Kendrick v. Barker, 2001 WY 2, ¶ 24, 15 P.3d 734, 741 (Wyo.2001) (quoting Blubaugh v. Turner, 842 P.2d 1072, 1074-75 (Wyo.1992)).

[¶ 16] With this test in mind, the district court threw out the compromise and settlement agreement on the ground that Portrait Homes was the victim of economic duress. First, the district court found that Portrait Homes had only three options: pay the amount demanded and avoid filing of the lien statement, “bond around” the immediate problem via Wyo. Stat. Ann. § 29-1-310, or place a sufficient amount into escrow and pursue subsequent litigation. The district court then found that all of these alternatives were unreasonable under the circumstances. Finally, the district court clearly placed the “blame” for the economic duress upon Aspen Construction for pursuing a hen when it did not fit the definition of a materialman under the statute.

[¶ 17] We reverse the district court because Portrait Homes has failed to prove any but the first element of the doctrine of economic duress. There is little question that Portrait Homes involuntarily, even begrudgingly, paid Aspen Construction the amount demanded in exchange for the lien waiver. However, given the relatively small amount in controversy, that being $3,645.18, and Portrait Homes’ admission both that it knew of the bonding statute and that it had the funds available to pursue that remedy, the facts simply do not support a contention that the circumstances permitted no reasonable alternative. This is especially true because Portrait Homes also could have turned to the alternative expedited judicial process provided in Wyo. Stat. Ann. § 29-1-311.2 There may be a situation where the ratio of the disputed amount to the expected sale proceeds is such that it would be entirely unreasonable to risk payment under similar circumstances. But here, where $3,645.18 was at issue, and the sale price under the pending sale agreement was $380,000.00, that risk imbalance does not exist. Were we to say that, under the facts of the instant case, the statutory alternatives were unreasonable, that would be tantamount to saying that they can never be reasonable and the statutes are a nullity.

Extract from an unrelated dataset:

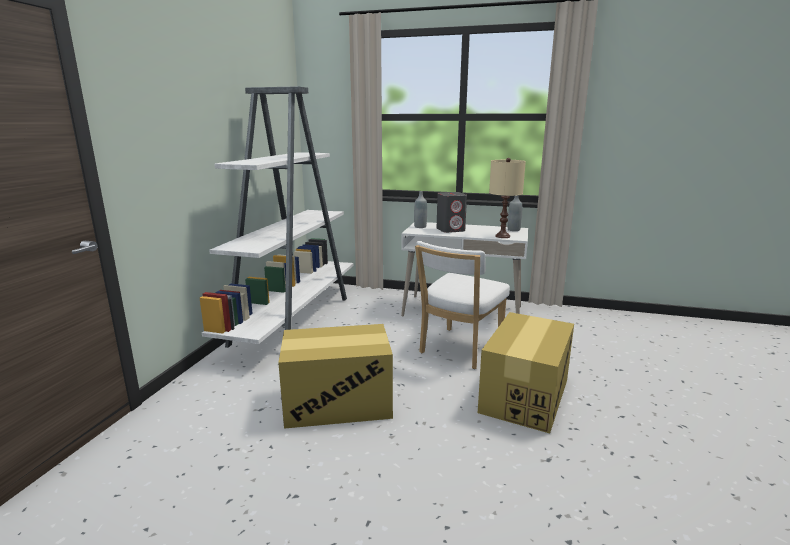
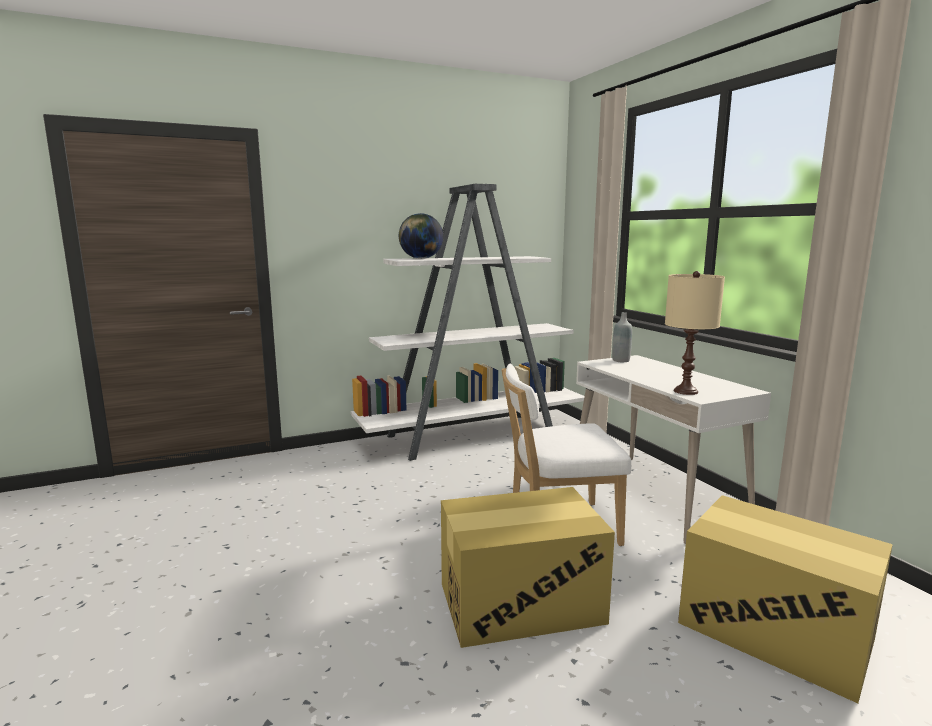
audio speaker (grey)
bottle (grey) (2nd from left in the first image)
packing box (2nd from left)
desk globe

[¶ 18] We are further convinced that Portrait Homes’ economic duress theory must fail because it did not prove that Aspen Construction’s conduct was wrongful, or un*1207lawful, as contemplated under that doctrine. Compromise and settlement could not exist as a theory if the settlement agreement could always be undone by proving that one party or the other would have lost its factual or legal argument in litigation. Pursuing a statutory lien in good faith is not a wrongful or unlawful act, even if it eventually turns out that the lien is invalid for one reason or another. The evidence does not support a conclusion that Aspen Construction knew its lien was invalid, especially since it has not been conclusively established that it was, indeed, invalid.

CONCLUSION

[¶ 19] The parties reached a compromise and settlement of their dispute when Portrait Homes paid the full amount demanded in return for Aspen Construction’s immediate delivery of a lien waiver. Portrait Homes did not participate in that compromise and settlement as a result of economic duress, inasmuch as there were reasonable alternatives available to it, and Aspen Construction’s conduct was not wrongful or unlawful.

[¶ 20] We reverse and remand for entry of a judgment consistent herewith.

VOIGT, Justice, delivered the opinion of the Court; HILL, Chief Justice, filed a dissenting opinion, with which BROOKS, District Judge, joined.

. The amount was $3,645.18.

. It is unclear what escrow procedure is contemplated in the district court’s list of alternatives.

. At trial, Dobson needed to be reminded of the distinction between his corporation (Aspen) and himself.